‘You have always been wrong, Ombra, in your estimation of Kate, and you are wrong now. Whether she was asleep or not, I can’t say; she looked like it. But this is a very serious matter all the same. It will not be so easily got over as you think.’

‘I don’t wish it to be got over!’ cried Ombra. ‘It is a kind of life I cannot endure, and it ought not to be asked of me—it is too much to ask of me. You saw the letter. He is to be sent here, with the object of paying his addresses to her, because she is an heiress, and it is thought he ought to marry money. To marry—her! Oh! mamma! he ought not to have said it to me. It was wicked and cruel to make such an explanation.’

‘I think so too,’ said Mrs. Anderson, under her breath.

‘And he does not seem to be horrified by the thought. He says we shall be able to meet—— Oh! mother, before this happens let us go away somewhere, and hide ourselves at the end of the earth!’

‘Ombra, my poor child, you must not hide yourself. There are your rights to be considered. It is not that I don’t see how hard it is; but you must not be the one to judge him harshly. We must make allowances. He was alone—he was not under good influence, when he wrote.’

‘Oh! mother, and am I to believe of him that bad influences affect him so? This is making it worse—a thousand times worse! I thought I had foreseen everything that there could be to bear; but I never thought of this.’

‘Alas! poor child, how little did you foresee!’ said Mrs. Anderson, in a low voice—‘not half nor quarter part. Ombra, let us take Kate’s advice. La nuit porte conseil—let us decide nothing to-night.’

‘You can go and sleep, like her,’ said Ombra, somewhat bitterly. ‘I think she is more like you than I am. You will say your prayers, and compose yourself, and go to sleep.’

Mrs.
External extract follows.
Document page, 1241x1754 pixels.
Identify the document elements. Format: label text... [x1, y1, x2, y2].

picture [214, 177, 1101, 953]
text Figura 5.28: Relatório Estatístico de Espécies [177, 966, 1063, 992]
Anderson smiled faintly. ‘Yes, I could have done that when I was as young as you,’ she said, and made no other answer. She was sick at heart, and weary of the discussion. She had gone over the same ground so often, and how often soever she might go over it, the effect was still the same. For what could anyone make of such a hopeless, dreary business?

After all, it was Ombra, with all her passion, who was asleep the first. Her sighs seemed to steal through the room like ghosts, and sometimes a deeper one than usual would cause her mother to steal through the open doorway to see if her child was ill. But after a time the sighs died away, and Mrs. Anderson lay in the darkness of the long Winter night, watching the expiring fire, which burned lower and lower, and listening to the wind outside, and asking herself what was to be the next chapter—where she was to go and what to do. She blamed herself bitterly for all that had happened, and went over it step by step and asked herself how it could have been helped. Of itself, had it been done in the light of day, and with consent of all parties, there had been no harm. She had her child’s happiness to consider chiefly, and not the prejudices of a family with whom she had no acquaintance. How easy it is to justify anything that is done and cannot be undone! and how easy and natural the steps seem by which it was brought about! while all the time something keeps pricking the casuist, whispering, ‘I told you so.’ Yes, she had not been without her warnings; she had known that she ought not to have given that consent which had been wrung from her, as it were, at the sword’s point. She had known that it was weak of her to let principle and honour go, lest Ombra’s cheek should be pale, and her face averted from her mother.